There is much that makes the performance special. Palmer is a bona fide star and her rendition of “I Don’t Care Much” as the American writer stands up to Nazi thugs and is dragged off screaming is hauntingly beautiful and sad. Breathtaking really. Palmer persuaded ART to have Steven Bogart direct the play. Bogart is a Dramatic Arts teacher at Lexington High, where Palmer attended, and is an award winning writer and director who has also worked with professional groups as well as high schoolers. But still. This is ART and he works in a high school. On the evidence of last night’s experience, he is a huge talent.
Unlike a movie or television show that lives on in Netflix or syndication, live theater is temporal and this play will end and while there will be more stagings of Cabaret, this exact experience will not be available to you again. Miss it and you will have missed one of the genuine highlights in our cultural landscape. We live in a time where, to borrow from Yeats, “The best lack all conviction, while the worst/Are full of passionate intensity.” A wave of anti-immigration hatred, a demonizing of Islam (Texas is moving to have fewer references to Islam in textbooks at a time when we need more understanding), the Islamic Center debate in NYC — we live in a time when fear slips too easily into blind hatred and a striking out at and scapegoating of “the other.” Is the “We Want Our America Back!” chant of Tea Party rallies really so far different from the 1920s calls for German pride and purity that played upon economic distress and fear and the related demonizing of Jews?

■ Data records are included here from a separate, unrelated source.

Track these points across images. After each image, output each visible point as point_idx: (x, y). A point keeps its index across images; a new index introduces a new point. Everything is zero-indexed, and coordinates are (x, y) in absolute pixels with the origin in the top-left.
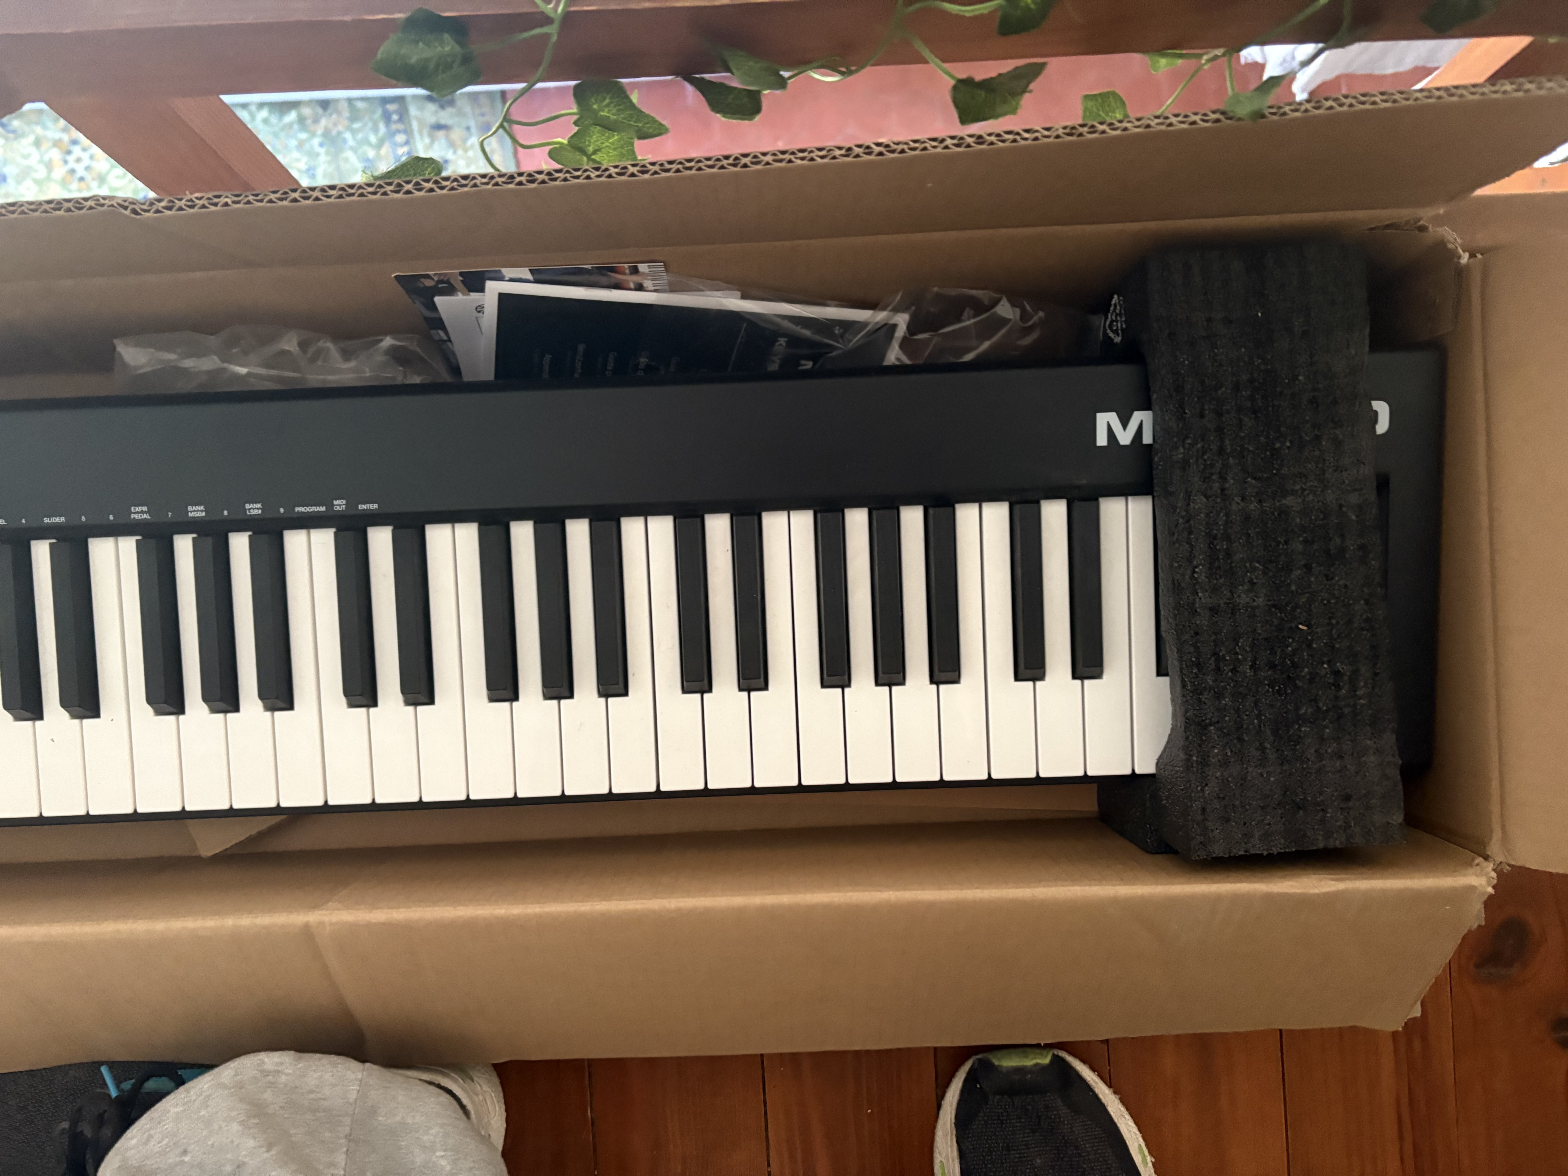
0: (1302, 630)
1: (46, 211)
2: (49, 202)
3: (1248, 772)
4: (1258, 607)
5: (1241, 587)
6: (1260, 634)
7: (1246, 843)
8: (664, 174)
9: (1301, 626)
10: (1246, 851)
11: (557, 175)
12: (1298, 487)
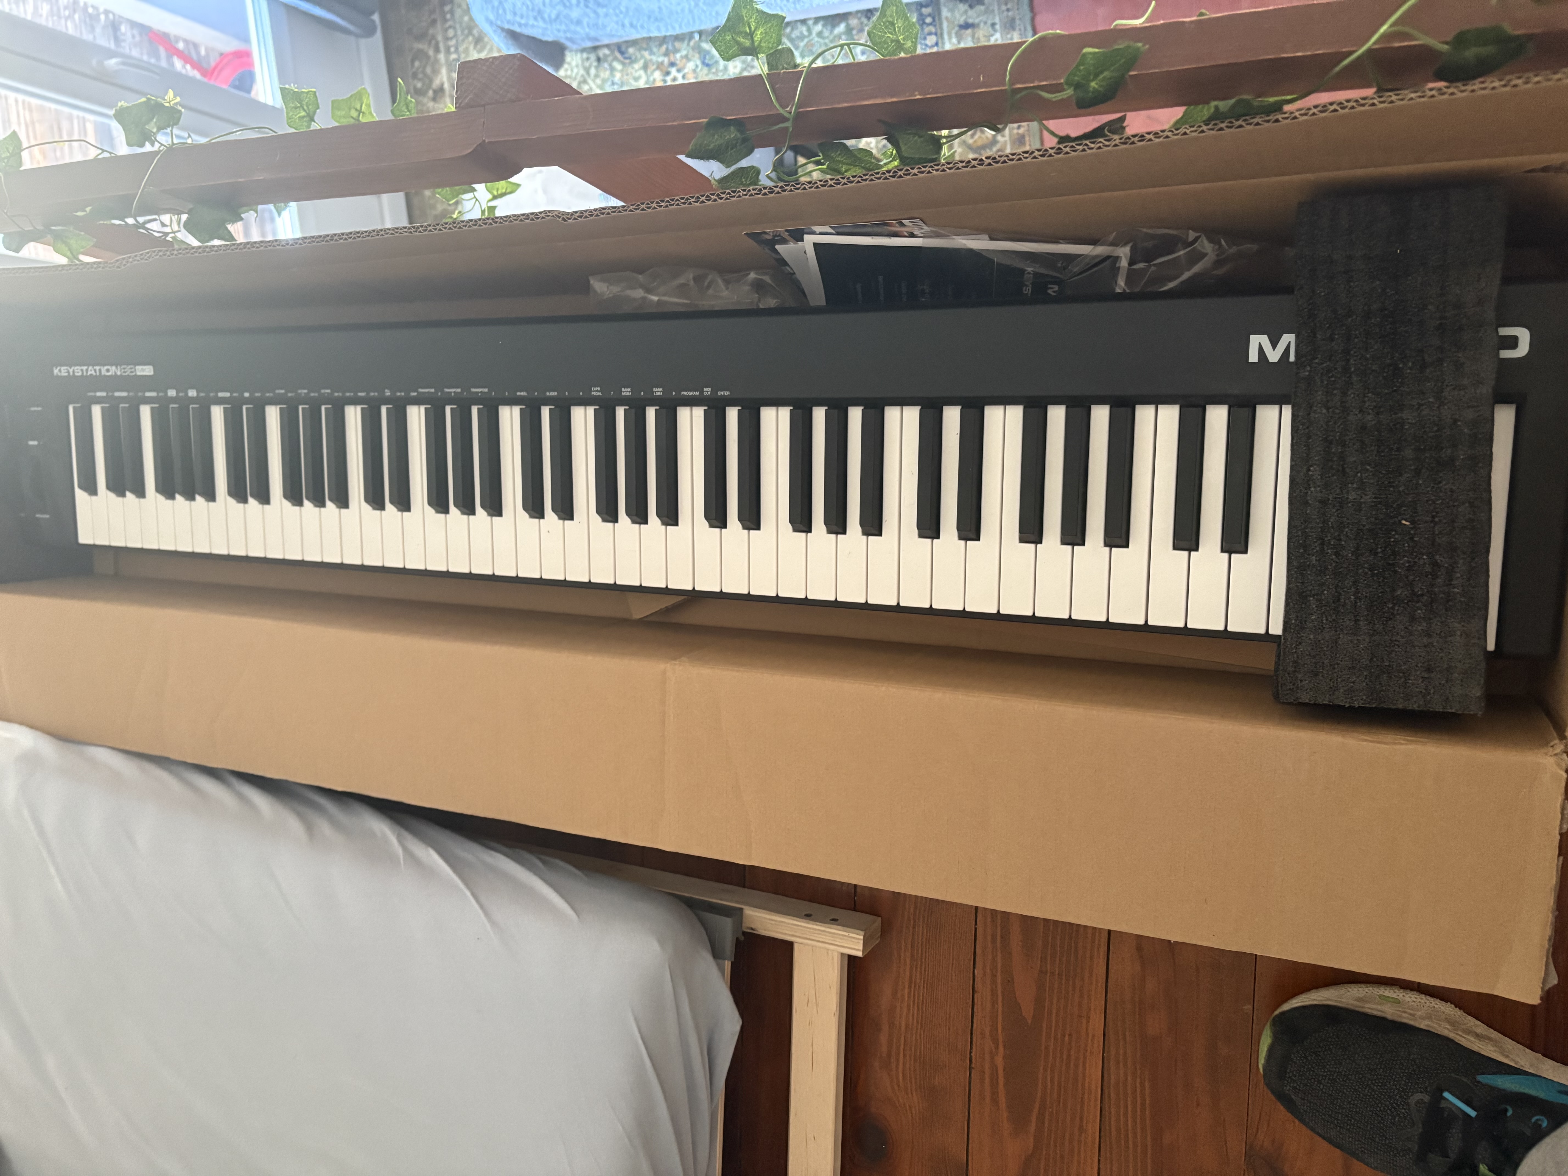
0: (1405, 525)
1: (521, 220)
2: (523, 215)
3: (1339, 638)
4: (1365, 503)
5: (1350, 485)
6: (1364, 526)
7: (1330, 695)
8: (850, 185)
9: (1404, 522)
10: (1330, 702)
11: (786, 188)
12: (1415, 402)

That’s the question Cabaret asks in a sense and its brilliance is that the question goes beyond the way we amuse ourselves to death with movies and game stations and the NFL while a hateful ideology finds traction among Americans who feel abandoned and dispirited, to asking why we sit in a theater in Cambridge singing and laughing while so much danger is afoot. It was a chilling and brilliant post-modern experience.
One note: this is not a play for the kids, the meek, or for one’s sweet grandmother unless they have a high tolerance for cross-dressing sado-masochism, strap-on dildos, and nudity. Obviously, the Gen-Ed Committee will be fine with it (just seeing if Diana Polley is still reading my blog), but think about who you bring along.
The best art has the power to transport us and to illuminate the world in new ways. Go see Cabaret as soon as you can and you will know the truth of what I say.